Provided records Block Start

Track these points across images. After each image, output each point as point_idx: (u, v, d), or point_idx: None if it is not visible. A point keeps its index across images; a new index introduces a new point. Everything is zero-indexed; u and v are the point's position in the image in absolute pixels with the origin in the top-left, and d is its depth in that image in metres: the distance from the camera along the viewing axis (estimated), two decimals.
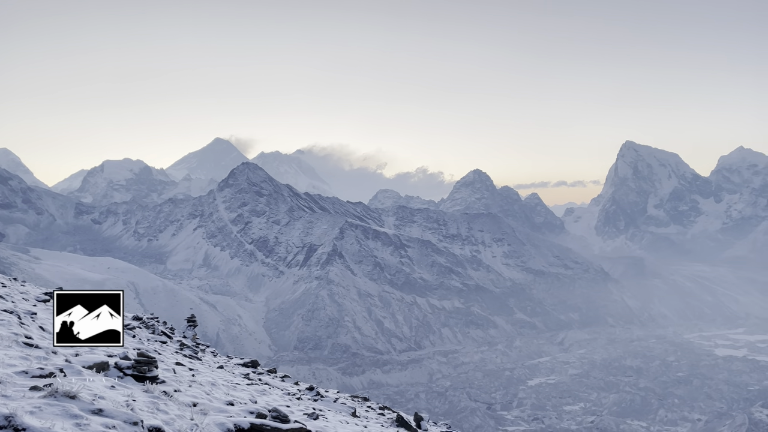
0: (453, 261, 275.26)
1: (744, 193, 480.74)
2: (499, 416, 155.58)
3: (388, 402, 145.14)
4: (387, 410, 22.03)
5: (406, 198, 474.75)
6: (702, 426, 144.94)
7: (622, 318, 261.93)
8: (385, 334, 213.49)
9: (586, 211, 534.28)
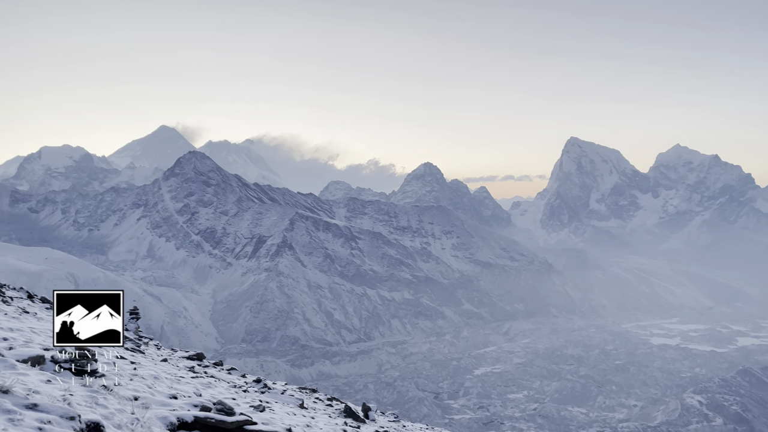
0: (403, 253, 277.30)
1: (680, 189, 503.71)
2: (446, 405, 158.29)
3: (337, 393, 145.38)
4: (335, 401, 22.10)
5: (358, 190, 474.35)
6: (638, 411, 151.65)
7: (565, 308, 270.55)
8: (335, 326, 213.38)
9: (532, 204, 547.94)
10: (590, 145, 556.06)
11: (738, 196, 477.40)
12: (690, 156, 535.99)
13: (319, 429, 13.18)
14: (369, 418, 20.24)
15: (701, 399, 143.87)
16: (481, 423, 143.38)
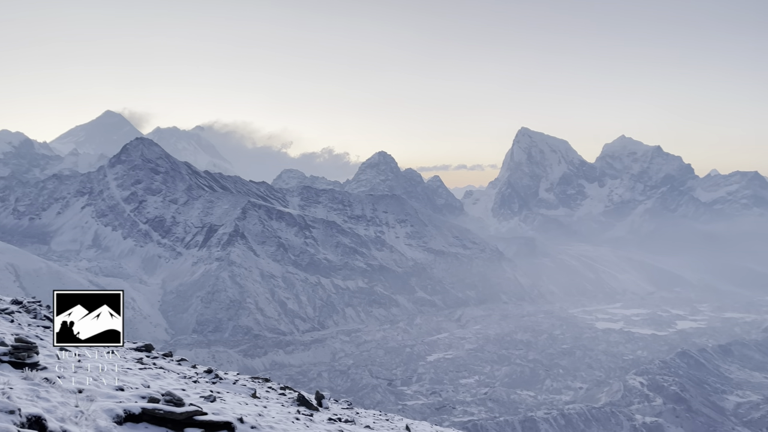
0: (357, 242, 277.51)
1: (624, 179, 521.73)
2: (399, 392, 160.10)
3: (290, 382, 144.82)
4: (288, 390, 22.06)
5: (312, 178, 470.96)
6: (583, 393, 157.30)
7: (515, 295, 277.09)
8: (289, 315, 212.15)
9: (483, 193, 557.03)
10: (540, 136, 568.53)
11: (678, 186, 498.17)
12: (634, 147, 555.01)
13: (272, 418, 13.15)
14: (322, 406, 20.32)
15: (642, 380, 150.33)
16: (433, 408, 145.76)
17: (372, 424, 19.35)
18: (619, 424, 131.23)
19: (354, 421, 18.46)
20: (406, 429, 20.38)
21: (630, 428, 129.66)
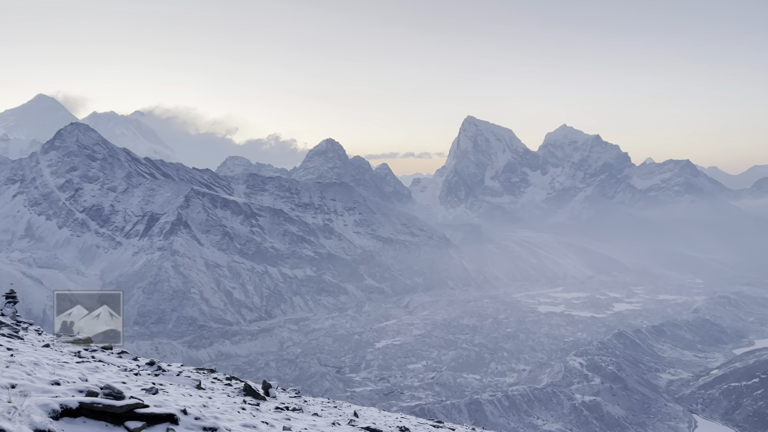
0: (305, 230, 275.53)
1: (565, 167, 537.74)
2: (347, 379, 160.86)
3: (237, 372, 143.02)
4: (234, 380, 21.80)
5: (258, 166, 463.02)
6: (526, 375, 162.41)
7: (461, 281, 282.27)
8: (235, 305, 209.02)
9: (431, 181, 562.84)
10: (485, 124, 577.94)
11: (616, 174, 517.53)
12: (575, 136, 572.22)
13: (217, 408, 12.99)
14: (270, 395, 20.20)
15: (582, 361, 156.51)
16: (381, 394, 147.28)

Provided records Block End
Provided records Block Start

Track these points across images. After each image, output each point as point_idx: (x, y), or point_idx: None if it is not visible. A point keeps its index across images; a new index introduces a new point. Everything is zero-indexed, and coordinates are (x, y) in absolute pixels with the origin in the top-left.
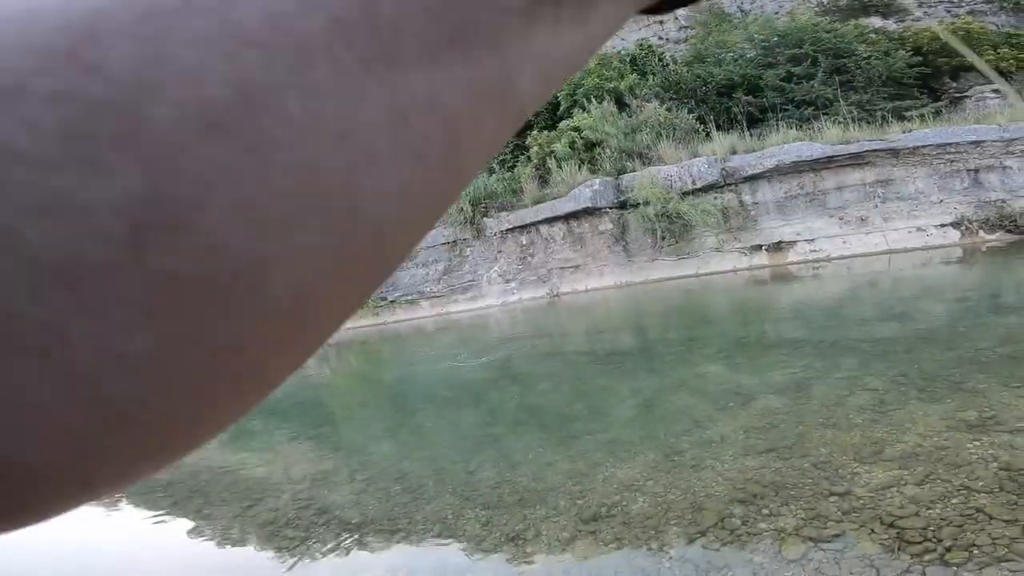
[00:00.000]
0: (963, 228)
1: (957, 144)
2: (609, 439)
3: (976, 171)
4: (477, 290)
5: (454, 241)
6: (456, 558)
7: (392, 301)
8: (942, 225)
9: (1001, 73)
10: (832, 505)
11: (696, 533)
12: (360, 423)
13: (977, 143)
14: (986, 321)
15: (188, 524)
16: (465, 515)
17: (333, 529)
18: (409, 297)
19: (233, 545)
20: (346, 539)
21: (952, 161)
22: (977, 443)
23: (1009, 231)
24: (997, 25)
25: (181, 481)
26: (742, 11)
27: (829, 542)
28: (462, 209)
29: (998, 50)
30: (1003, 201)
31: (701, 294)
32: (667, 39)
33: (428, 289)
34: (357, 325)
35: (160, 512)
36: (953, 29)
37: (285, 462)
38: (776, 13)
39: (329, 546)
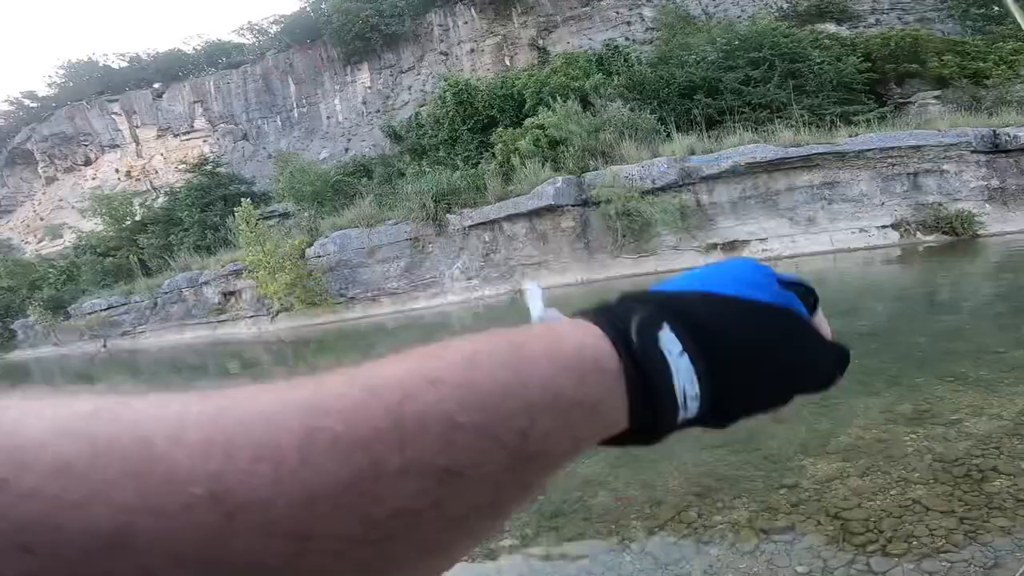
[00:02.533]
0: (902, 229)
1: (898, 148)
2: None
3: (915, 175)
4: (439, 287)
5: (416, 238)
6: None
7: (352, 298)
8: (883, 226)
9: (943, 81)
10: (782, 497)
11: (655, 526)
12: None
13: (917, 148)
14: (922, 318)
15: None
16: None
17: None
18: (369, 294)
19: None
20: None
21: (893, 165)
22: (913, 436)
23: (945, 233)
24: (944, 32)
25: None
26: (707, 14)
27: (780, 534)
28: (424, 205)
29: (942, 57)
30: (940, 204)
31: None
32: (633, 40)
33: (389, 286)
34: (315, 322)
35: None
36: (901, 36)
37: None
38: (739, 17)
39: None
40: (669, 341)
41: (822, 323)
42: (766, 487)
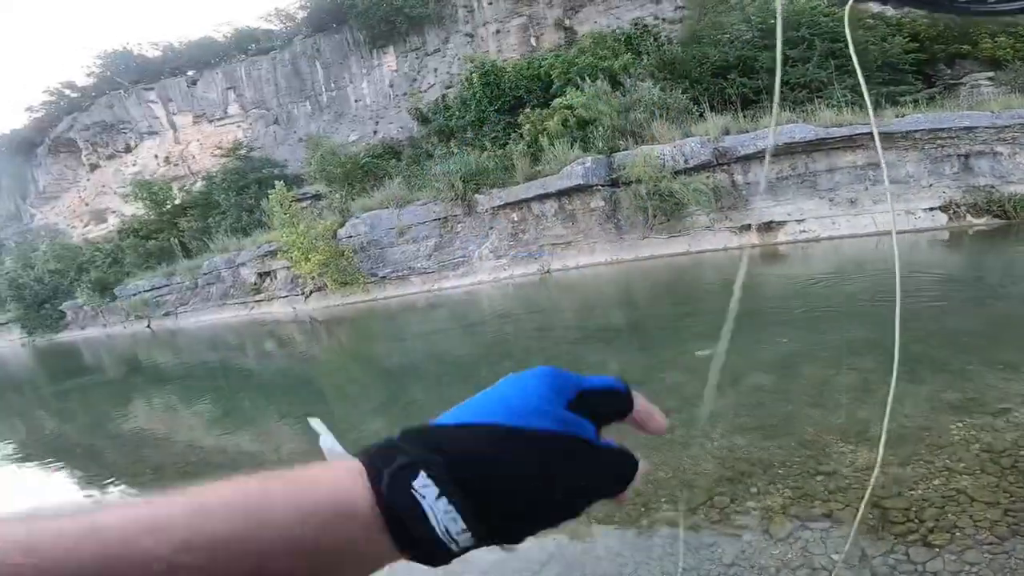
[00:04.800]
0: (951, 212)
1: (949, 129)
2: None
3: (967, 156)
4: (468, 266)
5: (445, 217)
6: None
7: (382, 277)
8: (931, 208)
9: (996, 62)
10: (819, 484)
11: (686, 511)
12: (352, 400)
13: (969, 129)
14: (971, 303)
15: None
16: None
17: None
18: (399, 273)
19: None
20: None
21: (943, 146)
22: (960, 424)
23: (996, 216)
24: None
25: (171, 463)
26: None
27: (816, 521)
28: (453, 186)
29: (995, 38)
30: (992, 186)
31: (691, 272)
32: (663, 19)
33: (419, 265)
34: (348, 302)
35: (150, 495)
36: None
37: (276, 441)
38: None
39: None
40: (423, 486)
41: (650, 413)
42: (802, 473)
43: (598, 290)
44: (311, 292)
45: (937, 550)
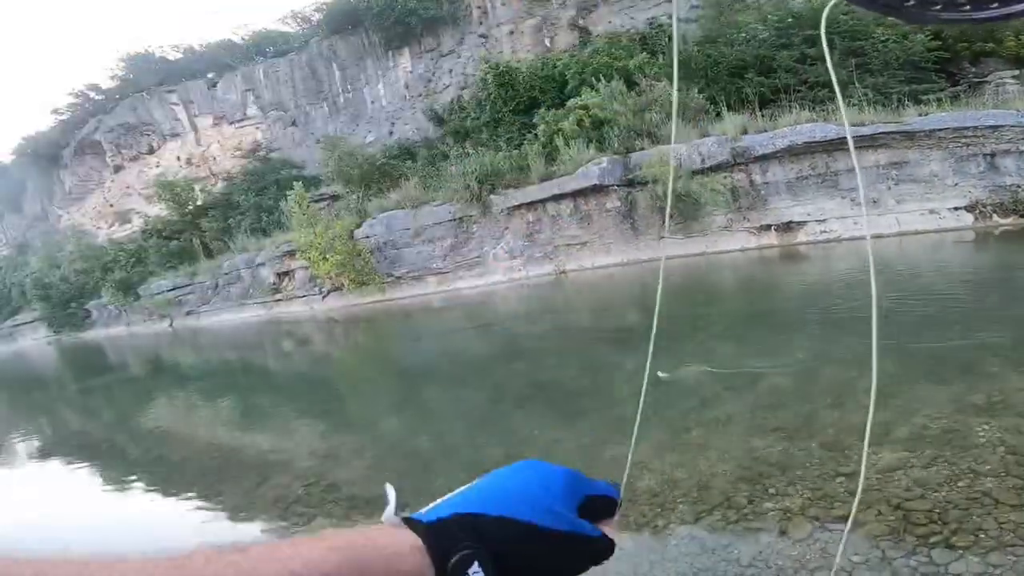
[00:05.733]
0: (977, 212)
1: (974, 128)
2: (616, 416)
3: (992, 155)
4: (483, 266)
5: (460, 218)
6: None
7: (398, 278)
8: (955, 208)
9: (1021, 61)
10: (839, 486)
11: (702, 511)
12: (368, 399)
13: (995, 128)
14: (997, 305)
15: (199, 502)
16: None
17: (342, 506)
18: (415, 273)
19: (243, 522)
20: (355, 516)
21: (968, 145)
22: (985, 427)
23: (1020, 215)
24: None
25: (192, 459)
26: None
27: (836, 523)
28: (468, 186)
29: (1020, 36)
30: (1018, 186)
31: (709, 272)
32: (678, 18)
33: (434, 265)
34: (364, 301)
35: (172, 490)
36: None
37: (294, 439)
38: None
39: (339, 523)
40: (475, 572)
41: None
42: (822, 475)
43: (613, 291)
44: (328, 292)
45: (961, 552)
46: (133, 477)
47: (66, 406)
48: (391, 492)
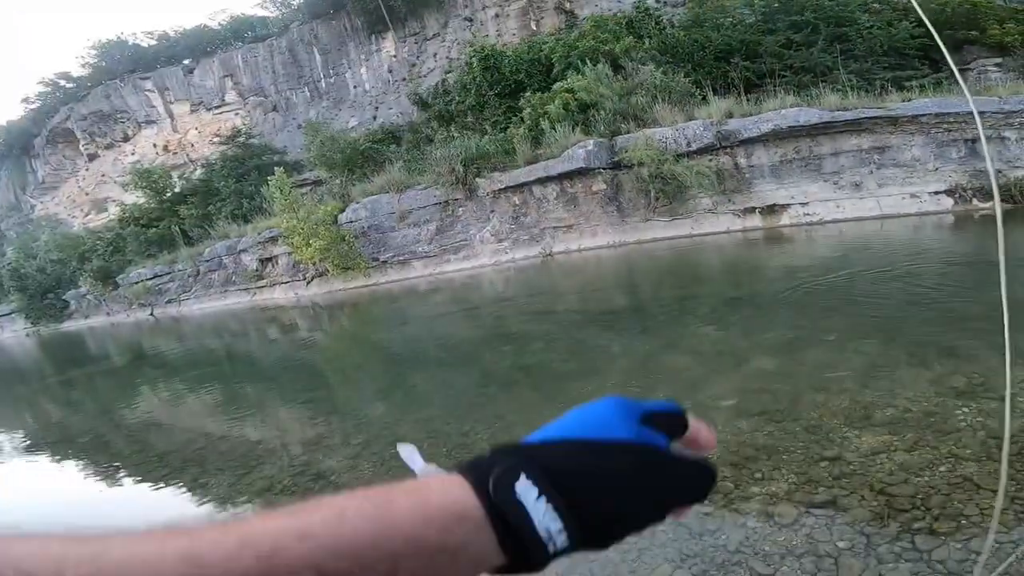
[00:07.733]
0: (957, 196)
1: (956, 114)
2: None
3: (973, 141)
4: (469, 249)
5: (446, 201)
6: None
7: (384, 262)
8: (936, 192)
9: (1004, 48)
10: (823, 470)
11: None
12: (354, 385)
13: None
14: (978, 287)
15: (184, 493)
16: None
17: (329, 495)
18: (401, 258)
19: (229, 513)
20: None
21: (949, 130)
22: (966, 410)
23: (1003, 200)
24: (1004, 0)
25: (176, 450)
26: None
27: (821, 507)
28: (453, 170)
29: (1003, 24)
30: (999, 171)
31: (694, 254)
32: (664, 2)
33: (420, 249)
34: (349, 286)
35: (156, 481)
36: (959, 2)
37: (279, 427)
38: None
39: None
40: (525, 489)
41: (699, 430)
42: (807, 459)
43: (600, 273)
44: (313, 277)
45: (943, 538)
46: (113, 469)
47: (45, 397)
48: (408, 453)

Provided records Block End

*Your assignment:* Leaving each picture behind, please give again exactly the lines above from the one with "21: (630, 428, 129.66)" through the one with "16: (381, 394, 147.28)", both included, and no others.

*Written solution:*
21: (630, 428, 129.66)
0: (305, 230, 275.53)
1: (565, 167, 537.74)
2: (347, 379, 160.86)
3: (237, 372, 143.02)
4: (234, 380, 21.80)
5: (258, 166, 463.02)
6: (526, 375, 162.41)
7: (461, 281, 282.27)
8: (235, 305, 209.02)
9: (431, 181, 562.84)
10: (485, 124, 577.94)
11: (616, 174, 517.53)
12: (575, 136, 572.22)
13: (217, 408, 12.99)
14: (270, 395, 20.20)
15: (582, 361, 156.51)
16: (381, 394, 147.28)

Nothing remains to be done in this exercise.